Quatre ans après le début de son pontificat, le pape François serait "en pleine tempête"

Selon Jean-Louis de La Vaissière, auteur de l'ouvrage "François dans la tempête : une Église entre ombres et lumières", le pape est actuellement très contesté au sein du Vatican. 

Le Pape François au Vatican, en janvier 2017.
Le Pape François au Vatican, en janvier 2017. (ALBERTO PIZZOLI / AFP)

Quatre ans après le début de son pontificat, le pape François serait "en pleine tempête", a déclaré, dimanche 11 mars sur franceinfo, Jean-Louis de La Vaissière, ancien correspondant de l'AFP à Rome et auteur de François dans la tempête : une Église entre ombres et lumières, publié aux éditions Salvator.

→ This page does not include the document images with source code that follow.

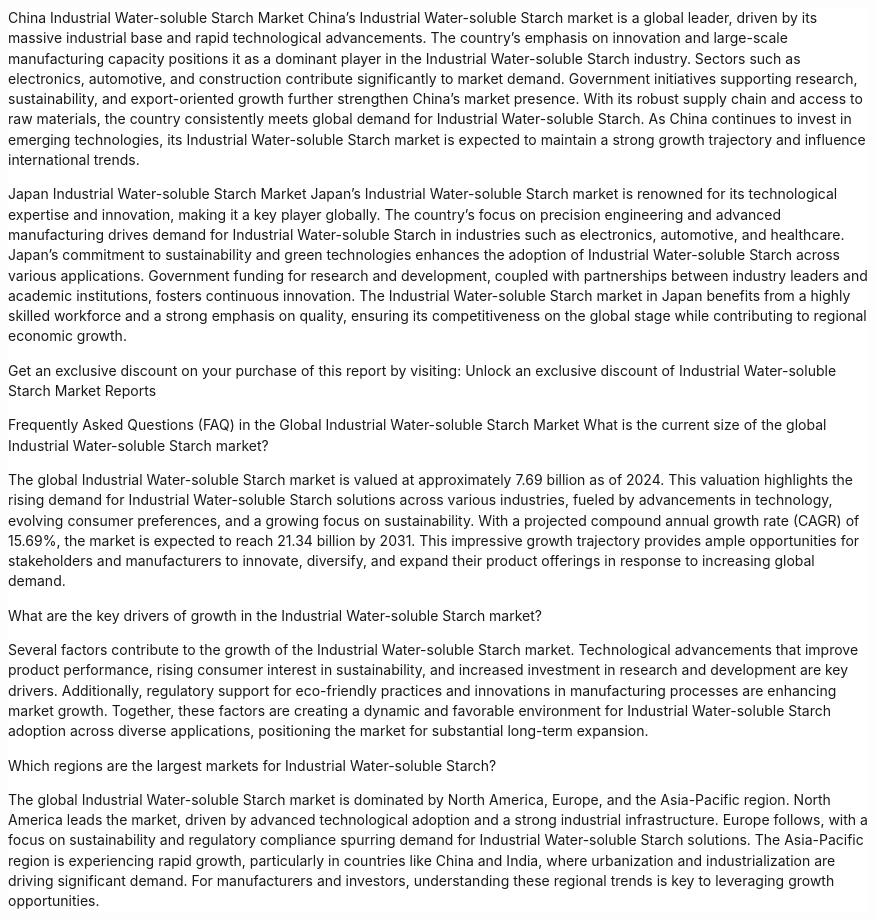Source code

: China Industrial Water-soluble Starch Market
China’s Industrial Water-soluble Starch market is a global leader, driven by its massive industrial base and rapid technological advancements. The country’s emphasis on innovation and large-scale manufacturing capacity positions it as a dominant player in the Industrial Water-soluble Starch industry. Sectors such as electronics, automotive, and construction contribute significantly to market demand. Government initiatives supporting research, sustainability, and export-oriented growth further strengthen China’s market presence. With its robust supply chain and access to raw materials, the country consistently meets global demand for Industrial Water-soluble Starch. As China continues to invest in emerging technologies, its Industrial Water-soluble Starch market is expected to maintain a strong growth trajectory and influence international trends.

Japan Industrial Water-soluble Starch Market
Japan’s Industrial Water-soluble Starch market is renowned for its technological expertise and innovation, making it a key player globally. The country’s focus on precision engineering and advanced manufacturing drives demand for Industrial Water-soluble Starch in industries such as electronics, automotive, and healthcare. Japan’s commitment to sustainability and green technologies enhances the adoption of Industrial Water-soluble Starch across various applications. Government funding for research and development, coupled with partnerships between industry leaders and academic institutions, fosters continuous innovation. The Industrial Water-soluble Starch market in Japan benefits from a highly skilled workforce and a strong emphasis on quality, ensuring its competitiveness on the global stage while contributing to regional economic growth.

Get an exclusive discount on your purchase of this report by visiting: Unlock an exclusive discount of Industrial Water-soluble Starch Market Reports 

Frequently Asked Questions (FAQ) in the Global Industrial Water-soluble Starch Market
What is the current size of the global Industrial Water-soluble Starch market?

The global Industrial Water-soluble Starch market is valued at approximately 7.69 billion as of 2024. This valuation highlights the rising demand for Industrial Water-soluble Starch solutions across various industries, fueled by advancements in technology, evolving consumer preferences, and a growing focus on sustainability. With a projected compound annual growth rate (CAGR) of 15.69%, the market is expected to reach 21.34 billion by 2031. This impressive growth trajectory provides ample opportunities for stakeholders and manufacturers to innovate, diversify, and expand their product offerings in response to increasing global demand.

What are the key drivers of growth in the Industrial Water-soluble Starch market?

Several factors contribute to the growth of the Industrial Water-soluble Starch market. Technological advancements that improve product performance, rising consumer interest in sustainability, and increased investment in research and development are key drivers. Additionally, regulatory support for eco-friendly practices and innovations in manufacturing processes are enhancing market growth. Together, these factors are creating a dynamic and favorable environment for Industrial Water-soluble Starch adoption across diverse applications, positioning the market for substantial long-term expansion.

Which regions are the largest markets for Industrial Water-soluble Starch?

The global Industrial Water-soluble Starch market is dominated by North America, Europe, and the Asia-Pacific region. North America leads the market, driven by advanced technological adoption and a strong industrial infrastructure. Europe follows, with a focus on sustainability and regulatory compliance spurring demand for Industrial Water-soluble Starch solutions. The Asia-Pacific region is experiencing rapid growth, particularly in countries like China and India, where urbanization and industrialization are driving significant demand. For manufacturers and investors, understanding these regional trends is key to leveraging growth opportunities.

Sa ligne politique progressiste rencontre des résistances au sein même du Vatican.

franceinfo : Pourquoi selon vous, le pape François est-il en pleine tempête ?

Jean-Louis de La Vaissière : Parce qu'il a voulu ouvrir les portes et les fenêtres du Vatican et de l'Église. Des ultra-conservateurs l'ont mal pris. Ils sont inquiets que la doctrine puisse se déliter. C'est un ton nouveau qui ne leur plaît pas. Mais il y aussi la réforme de la curie, où pas mal de dossiers ont été rouverts. Tout cela crée beaucoup de mauvaise humeur. Ceci étant dit, il y a des prélats qui sont contents de voir que les choses bougent car ils voyaient bien que la crise était profonde à la fin du pontificat de Benoît XVI avec beaucoup de scandales étouffés.

A-t-on une idée du rapport de force, au Vatican, entre ceux qui militent pour le changement et les réfractaires ?

C'est très difficile à savoir car il y a peu d'élections au Vatican. Je pense qu'une majorité est derrière le pape, les gens sont en général loyaux. Mais il y a une petite minorité agissante qui parle à la presse, qui révèle ce qui ne va pas, c'est un petit groupe de cardinaux soutenus par certains prêtres. Ils sont virulents et son carrément entrés en dissidence.

Concrètement, qu'a pu changer le pape pour l'instant dans l'Église catholique ?

Il a changé la façon de voir les fidèles. Au lieu d'une doctrine rigide qui condamne ou pas, le pape demande aux prêtres de discerner le chemin de chacun vers la foi. C'est une sorte de révolution pastorale. Par ailleurs, il a créé beaucoup plus de transparence. Il a également commencé un énorme chantier : celui de la collégialité. Tout n'est plus décidé à Rome, les évêques ont plus de pouvoir.

Quels sont les chantiers du pape François dans les années qui viennent ?

Il y a bientôt un synode sur la jeunesse. L'objectif sera de comprendre quel est l'avenir de cette jeunesse dans l'Église catholique. Le pape François est conscient que la transmission de la foi n'est pas évidente. Beaucoup de jeunes quittent le bateau. L'autre chantier concerne le rôle des laïcs. Il ne veut pas que ces derniers imitent les prêtres dans les églises. En clair : le pape souhaite qu'ils prennent leurs responsabilités dans la société à tous les niveaux et soient créatifs. Enfin, le dernier chantier est le rôle des femmes. Il y a beaucoup à faire. Dans l'Église, les femmes sont majoritaires, extrêmement engagées, mais les postes à responsabilités ne leurs sont pas reconnus en fonction de leur mérite. Aujourd'hui, il y a un peu plus de femmes sur ce genre de poste mais cela reste limité.